A familiar yet fascinating number: √2. We all know it. But did you know that, once upon a time, mathematicians lost sleep trying to prove why the square root of 2 irrational?
A new proof recently surfaced. Well, “new” might be a stretch—but its approach is definitely different. The classic proof says: suppose √2 = p/q in lowest terms. Turns out, both p and q must be even. That’s a contradiction. Elegant and direct.
This new proof? It starts the same way: assume √2 is rational, so we can write it as p/q. Then we define a set of positive integers that, when multiplied by √2, give natural numbers. Let’s call the smallest such number k.
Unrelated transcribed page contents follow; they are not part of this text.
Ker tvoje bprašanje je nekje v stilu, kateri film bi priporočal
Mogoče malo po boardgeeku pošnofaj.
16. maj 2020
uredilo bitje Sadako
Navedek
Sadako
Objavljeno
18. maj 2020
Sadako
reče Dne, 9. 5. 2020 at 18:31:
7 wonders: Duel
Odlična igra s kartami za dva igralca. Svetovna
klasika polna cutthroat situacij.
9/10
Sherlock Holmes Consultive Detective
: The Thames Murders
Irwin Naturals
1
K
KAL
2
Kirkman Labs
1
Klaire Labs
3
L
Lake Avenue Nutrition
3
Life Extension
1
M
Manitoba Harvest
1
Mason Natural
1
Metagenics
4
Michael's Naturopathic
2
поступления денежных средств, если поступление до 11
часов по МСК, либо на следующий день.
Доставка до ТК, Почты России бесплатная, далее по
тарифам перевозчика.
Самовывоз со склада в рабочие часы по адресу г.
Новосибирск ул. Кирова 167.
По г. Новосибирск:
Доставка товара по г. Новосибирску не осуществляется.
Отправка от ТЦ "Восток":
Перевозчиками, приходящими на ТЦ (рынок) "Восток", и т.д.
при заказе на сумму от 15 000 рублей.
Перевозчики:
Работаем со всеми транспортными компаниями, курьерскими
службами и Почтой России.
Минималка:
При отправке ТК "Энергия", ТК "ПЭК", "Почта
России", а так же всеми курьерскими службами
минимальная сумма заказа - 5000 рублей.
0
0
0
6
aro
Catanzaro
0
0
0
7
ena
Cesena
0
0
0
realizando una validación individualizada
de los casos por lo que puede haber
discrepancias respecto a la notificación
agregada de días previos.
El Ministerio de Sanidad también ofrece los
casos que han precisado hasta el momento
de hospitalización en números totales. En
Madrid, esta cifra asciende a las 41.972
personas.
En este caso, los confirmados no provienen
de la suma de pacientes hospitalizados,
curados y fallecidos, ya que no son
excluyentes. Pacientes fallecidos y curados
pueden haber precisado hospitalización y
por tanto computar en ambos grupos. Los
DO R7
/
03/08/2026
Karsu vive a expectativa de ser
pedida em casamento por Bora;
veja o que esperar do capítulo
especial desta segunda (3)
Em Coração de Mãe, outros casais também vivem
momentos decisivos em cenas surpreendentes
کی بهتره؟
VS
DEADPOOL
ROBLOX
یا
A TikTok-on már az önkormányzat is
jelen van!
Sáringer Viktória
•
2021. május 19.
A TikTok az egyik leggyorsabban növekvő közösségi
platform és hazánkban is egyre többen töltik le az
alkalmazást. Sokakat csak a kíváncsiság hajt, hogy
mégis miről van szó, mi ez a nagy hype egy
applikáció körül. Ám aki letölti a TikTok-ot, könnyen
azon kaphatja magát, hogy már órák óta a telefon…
Now here’s where it gets fun. Take the expression k*(√2 – 1). Crunch the numbers, do the math, and you end up with another natural number. But this new number is smaller than k. Wait… wasn’t k supposed to be the smallest? Boom. Contradiction. That means our assumption—that √2 is rational—goes out the window.
What makes this proof charming? It leans on real numbers, sets, and concepts like infimum. It doesn’t play the “even or odd” game. Instead, it calls the idea of “the smallest element” to the stage and lets the contradiction unravel from there.
Now let’s be honest: this isn’t a proof you show high school students on a sleepy Tuesday morning. You have to accept the existence of real numbers. You have to understand sets. It’s a bit more mature, mathematically speaking.
Still, it’s beautiful. Why? Because reaching the same result through a different path is always worth celebrating in math. Seeing multiple routes stretches how we think. And if you can formalize that route in a system like Isabelle/HOL, then math becomes part art, part engineering.
If you’re into clever and creative proofs like this, you might enjoy browsing this list: 30+ Best Math Proof Books to Learn Mathematical Thinking
Bottom line: √2 is irrational. This time we proved it a different way. Same destination, new perspective. And sometimes, that’s all it takes to keep things exciting.